Lacan, o que está em primeiro lugar é a questão de Deus. A partir da primazia desta questão, Lacan realizou o esforço de apresentar cientificamente o Nome-do-Pai. Com isto, ele visava substituir a teoria do complexo de Édipo segundo Freud, pela noção de Nome-do-Pai que, segundo Porge (1998, p.41), “contém o germe de uma desconstrução da teoria de Freud” sobre o Édipo. Assim é que, no seminário transcorrido entre os anos de 1956 e 1957, intitulado A relação de objeto, Lacan (1995, p.215) justifica que Freud teve de forjar o mito de Totem e tabu, “um mito moderno [...], para explicar o que permanecia em hiância em sua doutrina, a saber – Onde está o pai?”.

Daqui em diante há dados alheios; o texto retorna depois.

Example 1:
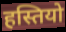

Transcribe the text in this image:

हस्तियो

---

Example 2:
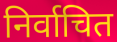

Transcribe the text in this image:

निर्वाचित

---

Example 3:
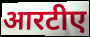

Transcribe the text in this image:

आरटीए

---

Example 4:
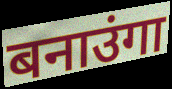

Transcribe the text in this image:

बनाउंगा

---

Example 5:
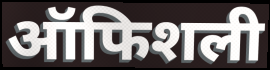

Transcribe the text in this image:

ऑफिशली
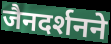
जैनदर्शनने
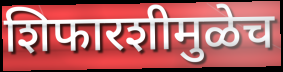
शिफारशीमुळेच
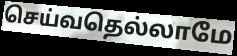
செய்வதெல்லாமே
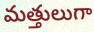
మత్తులుగా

Por último, temos de ressaltar que esta percepção de Lacan nos interessa sobremaneira, pois, neste seminário de 1956, ele deixa evidente a lacuna teórica que é,

ao mesmo tempo, o ponto de orientação da pesquisa freudiana: “- toda a interrogação freudiana se resume no seguinte: O que é ser um pai? Este foi para ele [Freud] o problema central, o ponto fecundo a partir do qual toda sua pesquisa realmente se orientou” (Lacan, 1995, p.209).

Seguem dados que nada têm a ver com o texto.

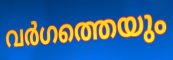
വർഗത്തെയും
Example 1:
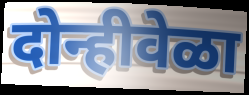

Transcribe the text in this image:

दोन्हीवेळा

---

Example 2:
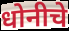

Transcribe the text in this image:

धोनीचे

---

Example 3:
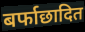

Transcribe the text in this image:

बर्फाछादित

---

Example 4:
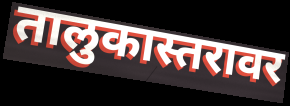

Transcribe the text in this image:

तालुकास्तरावर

Daí parece-nos que, quando nos voltamos para o Grande Sertão, também encontramos um narrador que tenta perscrutar os segredos de Deus, do Demo e, por conseguinte, do Nome-do-Pai. A nosso ver, ele parte, tal como Freud e Lacan, da incerteza sobre o pai, “pater incertus”, de forma que sua fala entretece certo discurso sobre um lugar incerto: o Sertão17.